It turns out that creams are popular not only in Poland. Croats are also eager to eat this simple and tasty dessert. On the Balkan Peninsula They bear the namesę “creamy” and specifically come from the city of Samobor. The confectioner Duro Lukačić is considered the author of this sweet recipe. He developed the recipe in the 1920s and was based on the German dessert “CREMESSchnitte”.
Samoborskie creams stand out light, yellow cream. Is prepared from eggs, milk, sugar and flour and closed between two fragments of puff pastry. Additionally, under the upper part of the dough is located thin layer of whipped creamwhich gives even more delicacy. Finally, the whole is sprinkled with powdered sugar, adding even more sweets.
Each fan of traditional papal creams should eat Croatian cream at least once. I tried Kremšnite for the first time on vacation. Initially, I was skeptical and did not believe that this cream is better than Wadowicka.
The first bite has already dispelled my doubts. Yellow cream that fills it, has a unique taste. It is perfectly complemented by a delicate whipped cream. In addition, it is a shortcrust puff pastry. This combination is like a dream. Be sure to prepare for the whole family. I guarantee that you will be delighted.
Ingredients:
- 1 pack of puff pastry,
- 50 g of butter,
- 750 ml of milk,
- 6 yolks,
- 50 g of cake flour,
- 50 g of corn starch,
- 130 g cukru,
- 15 g of vanilla sugar,
- 250 ml cream 36%,
- icing sugar.
Preparation method:
1. Puff pastry Expand and a piece of cross -section in half. Prick it with a fork and put it on 2 sheets lined with baking paper. Bake the dough for 20 minutes in an oven preheated to 175 degrees C. After this time, leave it to cool.
2. Grate the yolks with 100 g of sugar to a light, fluffy mass. Add flour, potato starch and vanilla sugar sifted through a sieve. Mix to combine the ingredients. Add 250 ml of milk, combine with a mixer again.

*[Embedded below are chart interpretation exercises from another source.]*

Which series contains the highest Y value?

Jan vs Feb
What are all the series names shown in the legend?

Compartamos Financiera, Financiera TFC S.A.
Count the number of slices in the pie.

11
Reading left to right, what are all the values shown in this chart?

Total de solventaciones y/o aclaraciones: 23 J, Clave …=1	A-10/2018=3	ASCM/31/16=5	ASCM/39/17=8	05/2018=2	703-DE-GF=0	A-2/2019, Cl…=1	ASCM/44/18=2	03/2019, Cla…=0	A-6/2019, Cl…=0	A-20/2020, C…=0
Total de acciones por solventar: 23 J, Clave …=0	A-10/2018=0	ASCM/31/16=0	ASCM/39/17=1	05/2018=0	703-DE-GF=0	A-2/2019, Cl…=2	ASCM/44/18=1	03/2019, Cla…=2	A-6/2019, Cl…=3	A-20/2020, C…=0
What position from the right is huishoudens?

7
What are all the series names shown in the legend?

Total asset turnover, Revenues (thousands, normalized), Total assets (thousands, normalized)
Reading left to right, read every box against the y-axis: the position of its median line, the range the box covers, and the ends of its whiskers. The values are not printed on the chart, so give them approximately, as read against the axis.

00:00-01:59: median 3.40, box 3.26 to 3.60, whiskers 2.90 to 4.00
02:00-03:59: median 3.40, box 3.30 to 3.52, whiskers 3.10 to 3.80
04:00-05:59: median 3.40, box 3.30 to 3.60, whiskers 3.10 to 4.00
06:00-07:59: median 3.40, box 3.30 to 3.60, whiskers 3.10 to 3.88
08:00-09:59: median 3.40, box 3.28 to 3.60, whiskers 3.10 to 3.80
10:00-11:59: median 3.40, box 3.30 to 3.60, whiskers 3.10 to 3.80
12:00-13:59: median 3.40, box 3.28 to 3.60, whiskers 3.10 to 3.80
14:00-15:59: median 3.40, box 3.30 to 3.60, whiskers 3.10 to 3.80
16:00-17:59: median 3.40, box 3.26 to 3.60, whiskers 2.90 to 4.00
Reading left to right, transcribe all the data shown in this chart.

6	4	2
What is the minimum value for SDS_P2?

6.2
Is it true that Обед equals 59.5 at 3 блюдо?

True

3. In a saucepan, boil the remaining milk with butter. Add the mass with yolks to it. Stirring all the time, boil the contents of the pot again. Set aside to cool.
4. Transfer one of the baked bottoms into the mold and pour a cooled cream on it. Put the form in the fridge for 20 minutes.
5. At the end of the time, beat the cream with other sugar stiffly. Pull the dough out of the fridge, and spread the whipped cream evenly at the top of the cream. Apply the second piece of puff pastry. Put in the fridge again for 20 minutes.
6. Before serving, cut the dough into square pieces. Sprinkle with powdered sugar. Croatian creams are ready to eat.